Too disturbing to look away, Palmer and Stourton’s immaculately frantic writing left me squirming in my seat but also very much unable to press pause. Director Andrew Gaynord manages to make the temperature of your room rise, your clothes feel tighter, and your heart beat a little faster; it truly is a work of art that plunges the viewer straight into the mindset of the socially paranoid protagonist. 

Capturing the exact moment that panic overrides rationality, All My Friends Hate Me is thought-provoking and encourages self-reflection in a weirdly discreet way. I finished watching only to find myself realising Pete is me… I am Pete. It is so horrifically relatable. Am I laughing at the screen or am I laughing at my own pathetic alikeness to the painstaking awkwardness being displayed? Even sleep brings no respite for Pete, we watch as his worries manifest themselves in perturbing dream-like hallucinations of Claire. 
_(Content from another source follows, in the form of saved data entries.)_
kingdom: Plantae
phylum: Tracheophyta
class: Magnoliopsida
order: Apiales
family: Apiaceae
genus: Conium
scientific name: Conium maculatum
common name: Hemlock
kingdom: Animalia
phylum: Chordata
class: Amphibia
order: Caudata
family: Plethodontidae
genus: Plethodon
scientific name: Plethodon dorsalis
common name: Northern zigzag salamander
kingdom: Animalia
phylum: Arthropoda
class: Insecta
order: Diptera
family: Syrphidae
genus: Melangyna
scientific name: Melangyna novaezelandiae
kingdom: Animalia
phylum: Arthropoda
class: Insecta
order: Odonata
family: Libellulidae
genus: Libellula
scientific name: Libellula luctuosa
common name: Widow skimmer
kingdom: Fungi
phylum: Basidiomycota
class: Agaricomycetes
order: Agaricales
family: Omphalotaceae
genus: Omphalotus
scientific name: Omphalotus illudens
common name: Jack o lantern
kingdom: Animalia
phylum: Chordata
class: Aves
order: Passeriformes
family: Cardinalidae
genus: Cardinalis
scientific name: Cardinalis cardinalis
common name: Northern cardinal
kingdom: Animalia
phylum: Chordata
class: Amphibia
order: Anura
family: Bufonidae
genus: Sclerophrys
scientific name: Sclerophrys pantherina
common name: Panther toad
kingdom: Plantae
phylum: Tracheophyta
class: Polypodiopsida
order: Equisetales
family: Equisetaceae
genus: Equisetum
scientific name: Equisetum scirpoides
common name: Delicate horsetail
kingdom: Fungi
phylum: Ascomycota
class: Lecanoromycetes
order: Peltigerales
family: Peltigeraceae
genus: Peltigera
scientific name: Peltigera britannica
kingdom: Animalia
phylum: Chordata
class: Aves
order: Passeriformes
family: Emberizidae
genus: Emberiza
If a more action-packed, full-steam ahead plot line is what you are after, then I would avoid this stiflingly slow clunker of a screenplay, though some might say that this is precisely the beauty of the film – not much happens yet it so desperately rattles along over the pothole-ridden road of the problematic psyche. Departing from his slightly less R-rated Thomas and Friends, Stourton’s writing of All My Friends Hate Me lends itself to riskier humour, one aided by Gaynord’s overexaggerated depiction of upper-class millennials. We experience a severe lack of realism ironically disguised by a very much real mentality. Behind the cocaine addictions and pompous pigeon shooting, all you are left with is a series of crude practical jokes. 

So as the credits roll in, is what we need to understand from Pete’s world simply just how to take a joke?